Guevara met a priest who suggested to her that she become a member of a religious order known as the Mercedarians. From 1598 her spiritual director was Fr. Jaun Bautista Ganzáles of the local Mercedarian house. In 1611 the discalced Mercedarians relocated to Santa Barbara, and she settled in a nearby cottage. She spent hours in worship of the Eucharist and counseled people who came to her for advice. She was well known for her patience and kindness with everyone she met. She became one of several tertiaries into the order who made their final profession in 1613. She took the name "Mariana of Jesus" and devoted herself to charitable acts towards the sick and the poor. She was distinguished by her life of penance, devotion to the Eucharist and her intense prayer life.

She died on 17 April 1624 after a severe illness.

==Veneration==
She had a widespread reputation for holiness. Her remains are preserved incorrupt in the church of the Mercedarian Nuns of Don Juan Alarcón in Madrid. Cardinal Gabriel Trejo Paniagua - Bishop of Malaga wrote a detailed and long report on her life.

The introduction to the cause of beatification bestowed upon her the title of Servant of God and it opened in Madrid.

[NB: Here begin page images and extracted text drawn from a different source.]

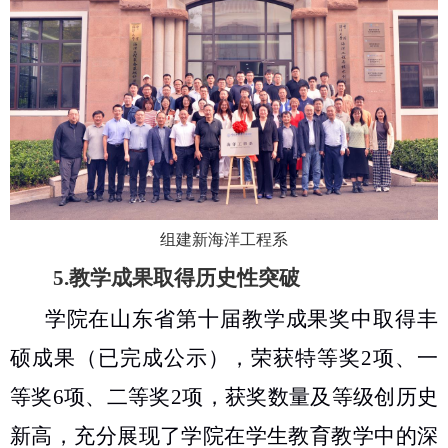
组建新海洋工程系
5.
教学成果取得历史性突破
学院在山东省第十届教学成果奖中取得丰
硕成果（已完成公示），荣获特等奖
2
项、一
等奖
6
项、二等奖
2
项，获奖数量及等级创历史
新高，充分展现了学院在学生教育教学中的深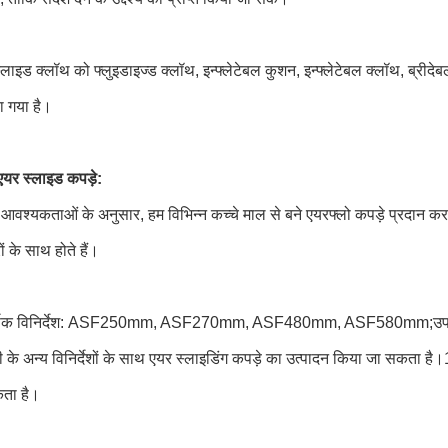
्लाइड क्लॉथ को फ्लुइडाइज्ड क्लॉथ, इन्फ्लेटेबल कुशन, इन्फ्लेटेबल क्लॉथ, ब्री
ा गया है।
एयर स्लाइड कपड़े:
ी आवश्यकताओं के अनुसार, हम विभिन्न कच्चे माल से बने एयरफ्लो कपड़े प्रदान क
ों के साथ होते हैं।
ीर्षक विनिर्देश: ASF250mm, ASF270mm, ASF480mm, ASF580mm;उपयोगकर
के अन्य विनिर्देशों के साथ एयर स्लाइडिंग कपड़े का उत्पादन किया जा सकता है।1
ता है।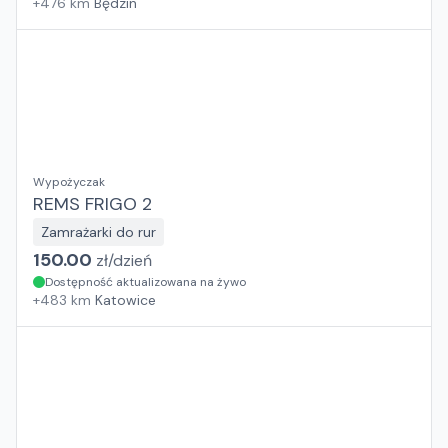
+
476
km
Będzin
Wypożyczak
REMS FRIGO 2
Zamrażarki do rur
150.00
zł/
dzień
Dostępność aktualizowana na żywo
+
483
km
Katowice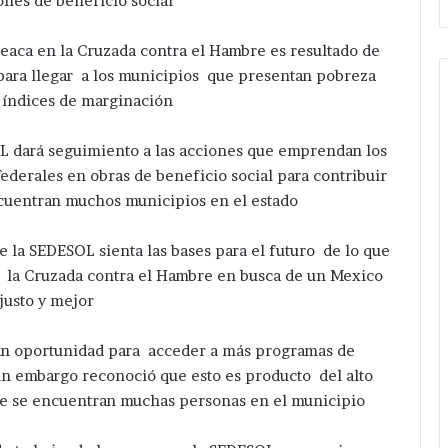
nes de beneficio social
aca en la Cruzada contra el Hambre es resultado de
ara llegar a los municipios que presentan pobreza
 índices de marginación
OL dará seguimiento a las acciones que emprendan los
ederales en obras de beneficio social para contribuir
encuentran muchos municipios en el estado
e la SEDESOL sienta las bases para el futuro de lo que
 la Cruzada contra el Hambre en busca de un Mexico
justo y mejor
an oportunidad para acceder a más programas de
sin embargo reconoció que esto es producto del alto
ue se encuentran muchas personas en el municipio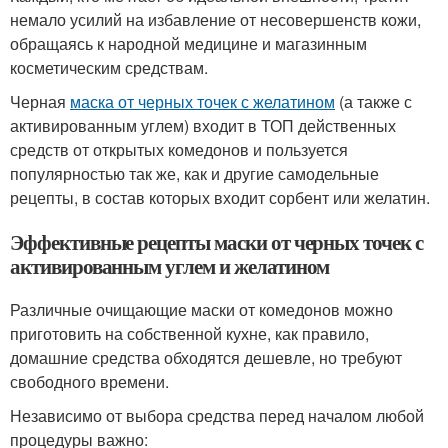
немало усилий на избавление от несовершенств кожи,
обращаясь к народной медицине и магазинным
косметическим средствам.
Черная
маска от черных точек с желатином
(а также с
активированным углем) входит в ТОП действенных
средств от открытых комедонов и пользуется
популярностью так же, как и другие самодельные
рецепты, в состав которых входит сорбент или желатин.
Эффективные рецепты маски от черных точек с
активированным углем и желатином
Различные очищающие маски от комедонов можно
приготовить на собственной кухне, как правило,
домашние средства обходятся дешевле, но требуют
свободного времени.
Независимо от выбора средства перед началом любой
процедуры важно: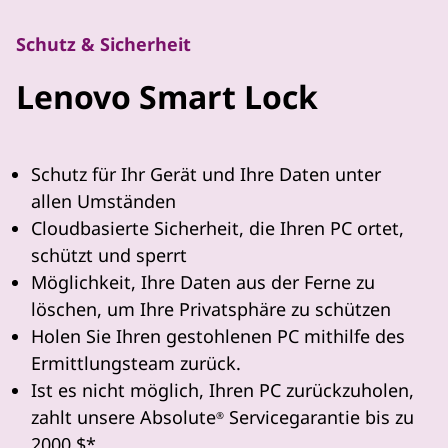
Schutz & Sicherheit
Lenovo Smart Lock
Schutz für Ihr Gerät und Ihre Daten unter
allen Umständen
Cloudbasierte Sicherheit, die Ihren PC ortet,
schützt und sperrt
Möglichkeit, Ihre Daten aus der Ferne zu
löschen, um Ihre Privatsphäre zu schützen
Holen Sie Ihren gestohlenen PC mithilfe des
Ermittlungsteam zurück.
Ist es nicht möglich, Ihren PC zurückzuholen,
zahlt unsere Absolute
Servicegarantie bis zu
®
2000 $*.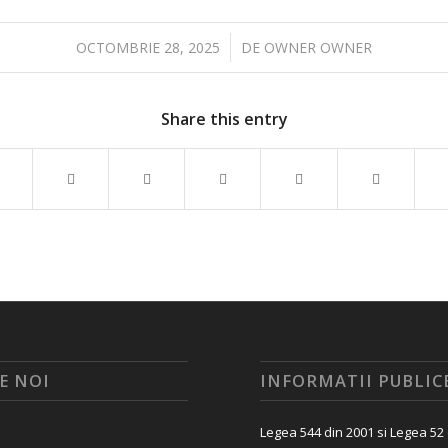
/
OCTOMBRIE 28, 2025
DE
OWNER OWNER
Share this entry
E NOI
INFORMATII PUBLIC
Legea 544 din 2001 si Legea 52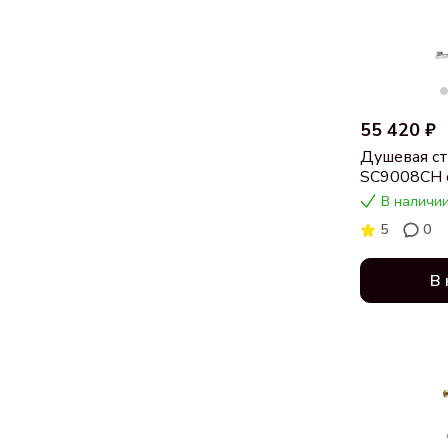
55 420 ₽
Душевая ст
SC9008CH с
хром
В наличии
5
0
В 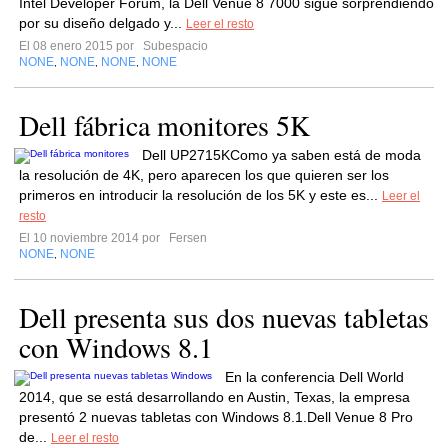
Intel Developer Forum, la Dell Venue 8 7000 sigue sorprendiendo
por su diseño delgado y...
Leer el resto
El 08 enero 2015 por
Subespacio
NONE
NONE
NONE
NONE
,
,
,
Dell fábrica monitores 5K
Dell UP2715KComo ya saben está de moda
la resolución de 4K, pero aparecen los que quieren ser los
primeros en introducir la resolución de los 5K y este es...
Leer el
resto
El 10 noviembre 2014 por
Fersen
NONE
NONE
,
Dell presenta sus dos nuevas tabletas
con Windows 8.1
En la conferencia Dell World
2014, que se está desarrollando en Austin, Texas, la empresa
presentó 2 nuevas tabletas con Windows 8.1.Dell Venue 8 Pro
de...
Leer el resto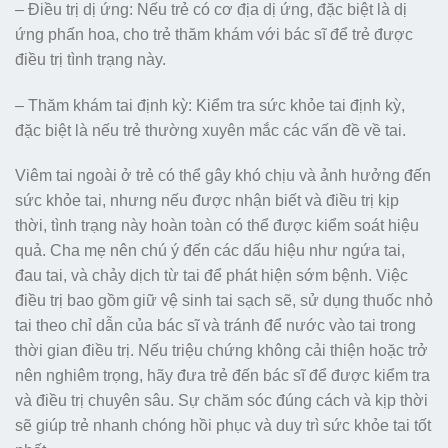
– Điều trị dị ứng: Nếu trẻ có cơ địa dị ứng, đặc biệt là dị
ứng phấn hoa, cho trẻ thăm khám với bác sĩ để trẻ được
điều trị tình trạng này.
– Thăm khám tai định kỳ: Kiểm tra sức khỏe tai định kỳ,
đặc biệt là nếu trẻ thường xuyên mắc các vấn đề về tai.
Viêm tai ngoài ở trẻ có thể gây khó chịu và ảnh hưởng đến
sức khỏe tai, nhưng nếu được nhận biết và điều trị kịp
thời, tình trạng này hoàn toàn có thể được kiểm soát hiệu
quả. Cha mẹ nên chú ý đến các dấu hiệu như ngứa tai,
đau tai, và chảy dịch từ tai để phát hiện sớm bệnh. Việc
điều trị bao gồm giữ vệ sinh tai sạch sẽ, sử dụng thuốc nhỏ
tai theo chỉ dẫn của bác sĩ và tránh để nước vào tai trong
thời gian điều trị. Nếu triệu chứng không cải thiện hoặc trở
nên nghiêm trọng, hãy đưa trẻ đến bác sĩ để được kiểm tra
và điều trị chuyên sâu. Sự chăm sóc đúng cách và kịp thời
sẽ giúp trẻ nhanh chóng hồi phục và duy trì sức khỏe tai tốt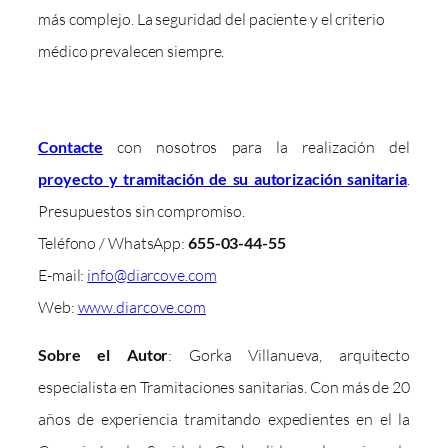
más complejo. La seguridad del paciente y el criterio
médico prevalecen siempre.
Contacte
con nosotros para la realización del
proyecto y tramitación de su autorización sanitaria
.
Presupuestos sin compromiso.
Teléfono / WhatsApp:
655-03-44-55
E-mail:
info@diarcove.com
Web:
www.diarcove.com
Sobre el Autor
: Gorka Villanueva, arquitecto
especialista en Tramitaciones sanitarias. Con más de 20
años de experiencia tramitando expedientes en el la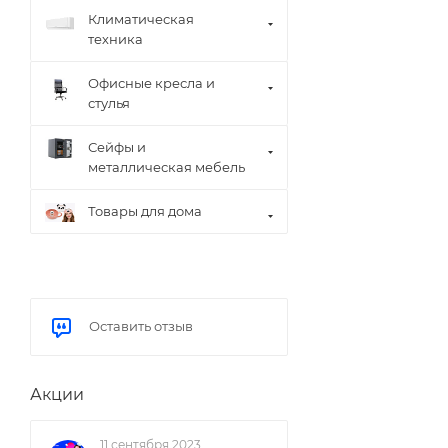
Климатическая
техника
Офисные кресла и
стулья
Сейфы и
металлическая мебель
Товары для дома
Оставить отзыв
Акции
11 сентября 2023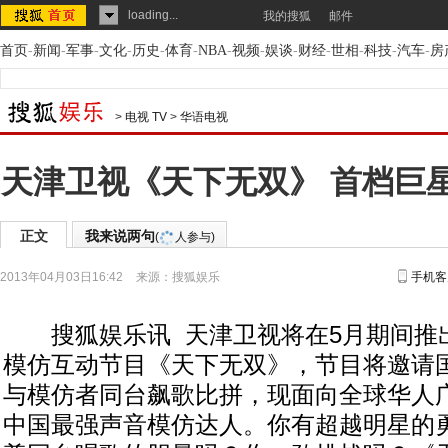
loading...
我的搜狐
邮件
首页
-
新闻
-
军事
-
文化
-
历史
-
体育
-
NBA
-
视频
-
娱谈
-
财经
-
世相
-
科技
-
汽车
-
房
>
电视 TV
>
华语电视
天津卫视《天下无双》 首档巨
正文
我来说两句
(
人参与)
2013年04月03日16:42
来源：
搜狐娱乐
手机客
搜狐娱乐讯 天津卫视将在5月期间推
模仿互动节目《天下无双》，节目将邀请
与模仿者同台飙歌比拼，现面向全球华人广
中国最强声音模仿达人。你有超越明星的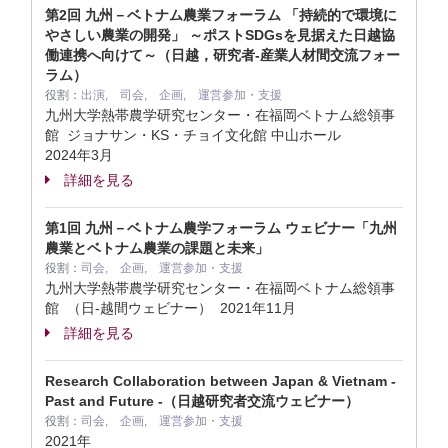
第2回 九州－ベトナム農業フォーラム 「持続的で環境に
やさしい農業の開発」 ～ポストSDGsを見据えた日越協
働連携へ向けて～（日越，研究者-産業人材間交流フォー
ラム）
役割：
出演, 司会, 企画, 運営参加・支援
九州大学熱帯農学研究センター・在福岡ベトナム総領事
館 ジョナサン・KS・チョイ文化館 中山ホール
2024年3月
詳細を見る
第1回 九州－ベトナム農学フォーラム ウェビナー「九州
農業とベトナム農業の課題と未来」
役割：
司会, 企画, 運営参加・支援
九州大学熱帯農学研究センター・在福岡ベトナム総領事
館 （日-越間ウェビナー）
2021年11月
詳細を見る
Research Collaboration between Japan & Vietnam -
Past and Future -（日越研究者交流ウェビナー）
役割：
司会, 企画, 運営参加・支援
2021年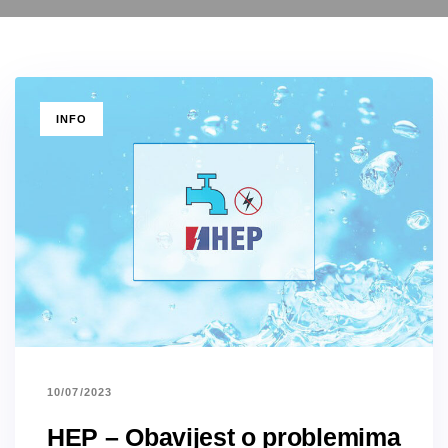
TAGS
INFO
10/07/2023
HEP – Obavijest o problemima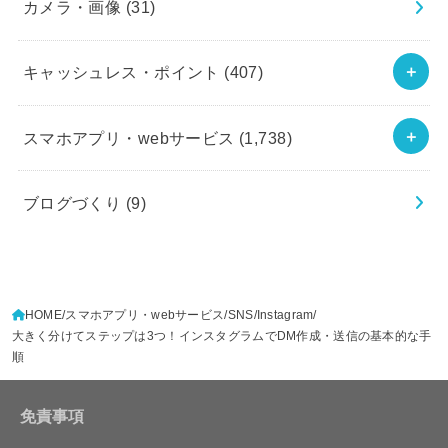
カメラ・画像
(31)
キャッシュレス・ポイント
(407)
スマホアプリ・webサービス
(1,738)
ブログづくり
(9)
HOME
スマホアプリ・webサービス
SNS
Instagram
大きく分けてステップは3つ！インスタグラムでDM作成・送信の基本的な手
順
免責事項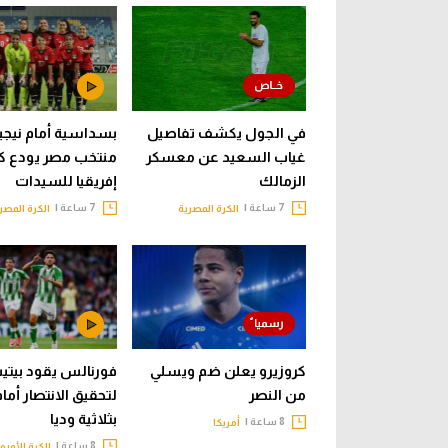
في الجول يكشف تفاصيل
بسداسية أمام نيجيري
غياب السعيد عن معسكر
منتخب مصر يودع ك
الزمالك
إفريقيا للسيدات
7 ساعة |
7 ساعة |
الكرة المصرية
الكرة المصر
كروزيرو يعلن ضم ويسلي
فورنالس يقود بيت
من النصر
لتحقيق الانتصار أما
بثلاثية وديا
8 ساعة |
أمريكا
8 ساعة |
الكرة الأورو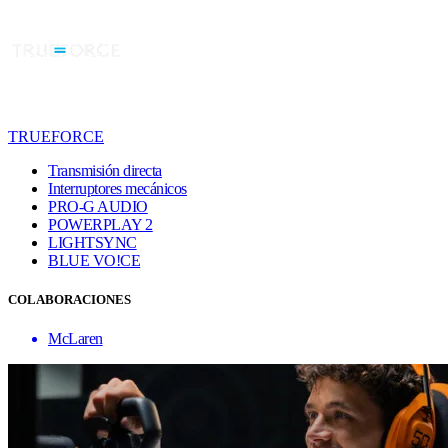
TRUEFORCE
Transmisión directa
Interruptores mecánicos
PRO-G AUDIO
POWERPLAY 2
LIGHTSYNC
BLUE VO!CE
COLABORACIONES
McLaren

Pope Clement XIII recognized her life of heroic virtue and proclaimed her to be Venerable on 9 August 1761.

Pope Pius VI approved two miracles attributed to her intercession on 31 August 1782 and beatified her in 1783. A third miracle attributed to her and needed for her canonization was investigated from 8 March 2011 to 11 November 2013 and received formal ratification on 2 May 2014.

Her memorial day is April 17. Mariana is the patroness of the Mercedarian Third Order.

The Association of Friends of Mariana of Jesus for the poor of Madrid collects food for distribution to the poor, just as she did.